To this point, Communication Services are running the hottest, at growth of 34.9%, with the Utilities in second place at +26.7%. Three sectors, Materials, Energy, and Health Care are all suffering year over year earnings contractions of greater than 20%.
After all of that, the S&P 500 ended last week trading at 19.9 times forward looking earnings, down from 20 times a week ago. This is still above the five-year average of 19.1 times and ten-year average of 17.8 times for the index.
The Week Ahead
As mentioned above, there's not a lot of wood to cut this week. On the macro side, we'll have to get through a few Fed speakers led by Fed Vice Chair Philip Jefferson around midday on Wednesday. The Fed will release its quarterly Loan Officer Survey this (on Monday) afternoon, and the University of Michigan will release the preliminary version of its consumer sentiment survey for may on Friday morning. That survey will include closely watched results for inflation expectations.
Away from that, the US Treasury will go to auction with $42B worth of brand-new Ten-Year Notes and $25B worth of new Thirty-Year Bonds this week on Wednesday and Thursday, respectively.
On the corporate side, this will be another heavy week of earnings releases. Just not a heavy week of high-profile earnings releases. Six of the seven "Mag 7" stocks have reported, Nvidia NVDA is still out there, but will not report still for a couple of weeks.
Among those names that would be considered "headliners" that are reporting this week will be Palantir Technologies PLTR, the Walt Disney Company DIS, Uber Technologies UBER, Arm Holdings ARM, and Robinhood Markets HOOD.
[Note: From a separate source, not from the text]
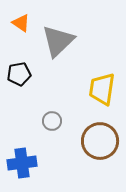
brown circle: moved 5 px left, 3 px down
Economics (All Times Eastern)
14:00 - Fed's Quarterly Loan Officer Survey.
The Fed (All Times Eastern)
12:50 - Speaker: Richmond Fed Pres. Tom Barkin.
13:00 - Speaker: New York Fed Pres. John Williams.
Today's Earnings Highlights (Consensus EPS Expectations)
Before the Open: BNTX(-1.35), SAVE (-1.45), TSN (.40)
After the Close: GT (-.01), IFF (.87), PLTR (.08), RKLB (-.08)
At the time of publication, Stephen Guilfoyle was long PLTR, RKLB, AMZN, AAPL, BRK.B, DIS equity.